In a moment of self-awareness, he added, “I’ll never be on TV.”

Conway had never run a campaign either. That made three of them—the shiny neophyte candidate, the campaign CEO and the campaign manager.



* * *



Kellyanne Conway was supervising the filming of some campaign ads that month.

“Am I paying for these people?” Trump asked her.

He complained about the camera setup. The equipment seemed old and he didn’t like the lighting. The shoot wasn’t high-definition (HD). He groused about the camera crew. “Tell them I’m not going to pay.” It was a standard line.

Later he said, “I want everyone to leave except Kellyanne.”

“Everybody tells me that I’m a much better candidate than Hillary Clinton,” he said, half-asking for her evaluation.

“Well, yes, sir. No poll necessary.” But they could do some things different. “You’re running against the most joyless candidate in presidential history. And it’s starting to feel like we are that way as well.”

“No we’re not.”

“It just feels that way. I used to watch you during the primaries, and you seemed much happier.”

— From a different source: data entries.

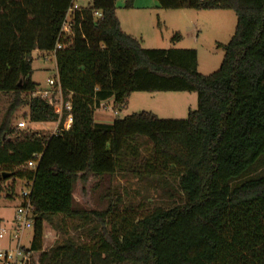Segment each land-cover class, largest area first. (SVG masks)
Instances as JSON below:
<instances>
[{"label": "trees", "instance_id": "trees-1", "mask_svg": "<svg viewBox=\"0 0 264 264\" xmlns=\"http://www.w3.org/2000/svg\"><path fill=\"white\" fill-rule=\"evenodd\" d=\"M156 1L163 9L236 13L220 68L199 73L196 49L143 47L121 28L117 0H91L55 53L73 123L64 130L62 120L45 136L10 122L22 105L31 123L57 121L59 99L33 96L32 53L52 54L71 0H0V93L13 95L0 124V194L11 179V189L16 180L32 182L33 264H264V0ZM134 92H196L198 106L186 118L143 111L95 120L103 102L120 109ZM145 143L151 151L139 160ZM119 171L153 178L173 205L138 217L76 201L79 180ZM56 216L106 225L92 243L53 241Z\"/></svg>", "mask_w": 264, "mask_h": 264}, {"label": "rangeland", "instance_id": "rangeland-1", "mask_svg": "<svg viewBox=\"0 0 264 264\" xmlns=\"http://www.w3.org/2000/svg\"><path fill=\"white\" fill-rule=\"evenodd\" d=\"M89 3L90 0L80 2L83 6ZM135 3L147 5L149 8L131 11L126 9L125 0H117V15H120L123 26L135 35L143 47L196 49L199 73L209 75L220 68L225 45L234 35L237 25V16L233 10L163 9L153 6L159 4L156 0H136ZM176 35L180 37L173 40ZM32 68L31 78L38 84V88H49V80L57 76L55 57L45 51H33ZM12 99V94L0 93V124ZM197 106L196 92H134L120 109L113 102L97 107L95 120L110 123L116 118L143 111L153 112L160 118H186V111L195 110ZM28 114L29 107L20 106L11 117V128L15 131H35L45 136L56 131L58 122L32 124L26 117ZM21 121L26 122L24 129L18 126ZM151 148L150 143L141 144L139 160L142 156H149ZM152 179H142L134 171H119L102 178L90 174L86 181L77 182L74 196L88 211H103L113 206L115 213L119 215H128L131 212L142 217L157 206L168 207L174 202L154 187ZM12 182V179L6 181L5 189L0 194V231L6 229L9 232L5 238L0 239V248L14 247L18 243L13 241L10 233L15 224L16 209L22 201L21 194L26 186L23 181L16 180L11 189ZM54 220L55 225L50 228V238L59 242L72 238L79 243H92L95 235L106 225L96 218L84 221L56 216ZM111 224L112 219L109 217L107 228L110 229ZM32 239L33 229H26L21 243L29 247Z\"/></svg>", "mask_w": 264, "mask_h": 264}, {"label": "built area", "instance_id": "built-area-1", "mask_svg": "<svg viewBox=\"0 0 264 264\" xmlns=\"http://www.w3.org/2000/svg\"><path fill=\"white\" fill-rule=\"evenodd\" d=\"M82 0H71L70 6L67 10L66 16L63 20L61 30L59 33V39L56 43L54 50L52 51V55L55 57V53L57 50L65 47L66 45L61 41V38L70 36L73 34V25H74V15L77 11L82 8L88 7L80 4ZM102 12H95V17H101ZM49 88L40 89L37 88L33 96L40 98H55L59 99V104L57 105L55 112L58 114V119L55 122H58L57 129L54 133L60 130V124L63 120L62 129L68 130L70 129L73 123V114H72V105L70 99L64 100L62 88L60 85V81L58 76L53 79H50L48 82ZM43 124L45 122H36L32 124ZM51 122H49L50 124ZM20 129H24L26 127V122L21 121L18 124ZM53 133V134H54ZM40 154L35 155V159L29 161L27 163L28 168H35L37 164V160L40 158ZM26 189L23 190L21 197L22 201L20 205L16 209L15 216V224L12 226L11 237L13 241H18V243L14 247L8 248H0V264H33V251L31 247H25L21 243V238L23 232L26 229H33L34 226V208L30 203L29 194L31 192L32 182H24ZM8 230L2 229L0 231V239L5 238L8 234Z\"/></svg>", "mask_w": 264, "mask_h": 264}, {"label": "crops", "instance_id": "crops-1", "mask_svg": "<svg viewBox=\"0 0 264 264\" xmlns=\"http://www.w3.org/2000/svg\"><path fill=\"white\" fill-rule=\"evenodd\" d=\"M125 1L127 2V0H125ZM135 1H136V0H133V5H132V7H130V8H126V9L131 10V11H135V10H142V9H148V8H149V7H147V5H146V6L138 5V4L135 3ZM153 6H154V7H157V6H159V4H154ZM117 16H118V18H119V21H120V24H121V28L123 29V31L126 32L127 34L132 35L133 37H135V35H134L133 33H130L129 31H127V29L123 26L122 20L120 19V18H121L120 15H117ZM135 38H136V37H135ZM35 51H36V50H35ZM110 102H113L112 99H110V100H108V101H106V102H103L102 105H104V104H106V103H110ZM189 111H190V110H187V111H186V112H187L186 114H188Z\"/></svg>", "mask_w": 264, "mask_h": 264}, {"label": "water", "instance_id": "water-1", "mask_svg": "<svg viewBox=\"0 0 264 264\" xmlns=\"http://www.w3.org/2000/svg\"><path fill=\"white\" fill-rule=\"evenodd\" d=\"M9 175H10V174L4 173V174L1 175V177L6 178V177H8Z\"/></svg>", "mask_w": 264, "mask_h": 264}]
</instances>
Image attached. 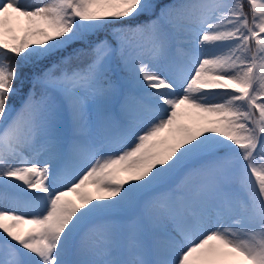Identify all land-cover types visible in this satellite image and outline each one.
Returning a JSON list of instances; mask_svg holds the SVG:
<instances>
[{
    "label": "snow or ice",
    "instance_id": "1",
    "mask_svg": "<svg viewBox=\"0 0 264 264\" xmlns=\"http://www.w3.org/2000/svg\"><path fill=\"white\" fill-rule=\"evenodd\" d=\"M0 184V264H264V0H0Z\"/></svg>",
    "mask_w": 264,
    "mask_h": 264
},
{
    "label": "rangeland",
    "instance_id": "2",
    "mask_svg": "<svg viewBox=\"0 0 264 264\" xmlns=\"http://www.w3.org/2000/svg\"><path fill=\"white\" fill-rule=\"evenodd\" d=\"M162 2H167V0H162ZM79 47H82L81 44H74L72 46V48H79ZM72 49L70 48L69 51H71ZM45 68V65H39L35 68H29L28 71L25 73L27 76H31L32 74H37L39 75ZM28 83L26 82L25 85H24V91L27 92L28 90ZM17 103H19V101H17ZM3 191V190H1ZM20 196V195H19ZM17 197V196H11V198L9 196H6L5 193L3 192H0V204H3V205H10L12 203V201L16 198H20V197Z\"/></svg>",
    "mask_w": 264,
    "mask_h": 264
},
{
    "label": "bare ground",
    "instance_id": "3",
    "mask_svg": "<svg viewBox=\"0 0 264 264\" xmlns=\"http://www.w3.org/2000/svg\"><path fill=\"white\" fill-rule=\"evenodd\" d=\"M1 190H3V191H1ZM0 192H3V193H5V195L6 196H9L10 198H11V196H22V194L19 192V190H15V189H11V188H7V189H5L4 187H3V185L2 184H0ZM19 196V197H20ZM12 199V198H11Z\"/></svg>",
    "mask_w": 264,
    "mask_h": 264
},
{
    "label": "trees",
    "instance_id": "4",
    "mask_svg": "<svg viewBox=\"0 0 264 264\" xmlns=\"http://www.w3.org/2000/svg\"><path fill=\"white\" fill-rule=\"evenodd\" d=\"M29 68H25V73L28 71Z\"/></svg>",
    "mask_w": 264,
    "mask_h": 264
}]
</instances>
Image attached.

“I miss the days when it was just a few of us flying around doing the rallies, meeting the voters,” Trump said.

“Those days are gone,” she acknowledged. “But in fairness to you, we should be able to replicate them to a general election strategy and process that allows you to maximize those skills and the enjoyment.”

She took a stab at candor. “You know you’re losing? But you don’t have to. I’ve looked at the polls.” CNN that day had him down five to 10 points. “There’s a path back.”

“What is it?”

She believed that he had done something without realizing it. “This fiction of electability that was sucking the lifeblood out of the Republican Party,” that somehow he could not win and was not electable.

The voters were disillusioned with Republican presidential nominees. These arguments went, “You have to get behind Mitt Romney. He’s the only one who can win. You have to support John McCain. He can win. Jeb can win. Marco can win. This one,” Trump, you, “can’t win. The people decided. I will not be fooled again,” and he had won the Republican nomination.